While the company is characterized as a public company, the bill specifies that it is not a state agency, its employees will not be state employees, and its debts are not backed by the full faith and credit of the state. The company will be managed by a seven-member Board of Directors, appointed by the Governor with the advice and consent of the Senate. The Board of Directors will hire a Chief Executive Officer to be responsible for the day-to-day operations.
Like House Bill 2525, this bill has an immediate effective date, should it be approved by the Governor.

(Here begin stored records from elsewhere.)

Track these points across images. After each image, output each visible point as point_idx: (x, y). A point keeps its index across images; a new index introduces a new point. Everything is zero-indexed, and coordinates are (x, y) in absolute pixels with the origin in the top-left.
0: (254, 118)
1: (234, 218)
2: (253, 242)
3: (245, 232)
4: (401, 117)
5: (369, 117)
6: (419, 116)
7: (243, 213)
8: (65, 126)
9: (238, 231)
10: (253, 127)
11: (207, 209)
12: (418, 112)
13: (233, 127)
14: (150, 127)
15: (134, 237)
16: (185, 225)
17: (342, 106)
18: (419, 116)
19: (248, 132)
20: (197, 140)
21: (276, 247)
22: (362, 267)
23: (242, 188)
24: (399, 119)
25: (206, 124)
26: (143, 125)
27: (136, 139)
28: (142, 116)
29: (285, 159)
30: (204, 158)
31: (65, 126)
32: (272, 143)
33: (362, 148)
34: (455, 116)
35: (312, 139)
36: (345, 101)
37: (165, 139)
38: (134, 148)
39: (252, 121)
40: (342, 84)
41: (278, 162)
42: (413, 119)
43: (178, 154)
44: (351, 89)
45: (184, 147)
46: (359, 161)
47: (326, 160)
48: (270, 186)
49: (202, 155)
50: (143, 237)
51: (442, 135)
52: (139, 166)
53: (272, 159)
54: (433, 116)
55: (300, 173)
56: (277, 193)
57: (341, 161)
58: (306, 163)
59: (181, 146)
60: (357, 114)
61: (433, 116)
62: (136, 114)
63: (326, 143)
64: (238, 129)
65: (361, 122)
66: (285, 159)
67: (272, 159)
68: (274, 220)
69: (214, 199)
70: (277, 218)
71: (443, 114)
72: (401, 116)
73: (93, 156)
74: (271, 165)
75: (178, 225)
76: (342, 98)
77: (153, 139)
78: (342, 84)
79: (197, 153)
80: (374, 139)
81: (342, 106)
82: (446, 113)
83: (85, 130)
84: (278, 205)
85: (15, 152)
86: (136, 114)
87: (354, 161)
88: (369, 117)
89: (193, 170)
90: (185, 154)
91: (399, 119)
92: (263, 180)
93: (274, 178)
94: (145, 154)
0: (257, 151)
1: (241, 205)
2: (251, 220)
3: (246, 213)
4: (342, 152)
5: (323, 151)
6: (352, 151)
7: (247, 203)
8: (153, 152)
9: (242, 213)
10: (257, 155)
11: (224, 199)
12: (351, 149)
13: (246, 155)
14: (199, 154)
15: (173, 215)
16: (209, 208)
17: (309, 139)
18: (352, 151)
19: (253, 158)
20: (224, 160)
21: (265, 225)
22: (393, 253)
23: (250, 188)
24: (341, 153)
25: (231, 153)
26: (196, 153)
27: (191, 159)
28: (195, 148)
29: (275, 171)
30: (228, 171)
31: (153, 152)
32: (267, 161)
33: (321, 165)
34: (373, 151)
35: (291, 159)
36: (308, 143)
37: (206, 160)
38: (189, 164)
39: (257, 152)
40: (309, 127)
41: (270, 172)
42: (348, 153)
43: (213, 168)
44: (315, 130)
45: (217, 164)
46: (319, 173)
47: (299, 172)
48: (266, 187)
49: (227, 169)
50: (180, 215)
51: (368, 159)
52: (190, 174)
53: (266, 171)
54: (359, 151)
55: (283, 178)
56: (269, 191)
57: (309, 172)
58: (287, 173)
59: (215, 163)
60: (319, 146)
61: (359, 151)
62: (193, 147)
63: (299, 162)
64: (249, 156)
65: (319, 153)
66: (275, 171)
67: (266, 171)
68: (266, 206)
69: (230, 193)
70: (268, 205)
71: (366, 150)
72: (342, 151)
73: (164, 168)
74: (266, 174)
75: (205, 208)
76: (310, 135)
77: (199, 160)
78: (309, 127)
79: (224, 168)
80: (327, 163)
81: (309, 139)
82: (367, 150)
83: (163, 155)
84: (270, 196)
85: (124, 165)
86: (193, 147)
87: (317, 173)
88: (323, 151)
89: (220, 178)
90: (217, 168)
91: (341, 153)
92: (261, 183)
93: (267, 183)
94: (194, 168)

As Illinois enters its third year without a state budget, Democrats and Republicans have been unable to reach agreement on bipartisan reform to the Workers’ Compensation system. In the absence of a bipartisan agreement, Democrats advanced these proposals. However, without substantial Republican support, they are likely to be vetoed by Governor Bruce Rauner. In order to override his veto, Democrats will need to obtain 36 votes in the Senate and 71 in the House of Representatives. With 37 Democrats in the Senate, Democrats may be able to reach the requisite number of votes for an override. However, they remain short of the necessary 71 votes in the House. As a result, it seems unlikely that an override of an expected veto can occur.
The Illinois budget situation remains unsettled. Governor Rauner continues to insist on various elements of his Turnaround Agenda, including reforms to the Workers’ Compensation system, as a component of any agreement. Illinois Democrats remain reluctant to agree to the Governor’s proposals. Given this impasse, Workers’ Compensation reform is likely to remain on the legislative agenda for the foreseeable future.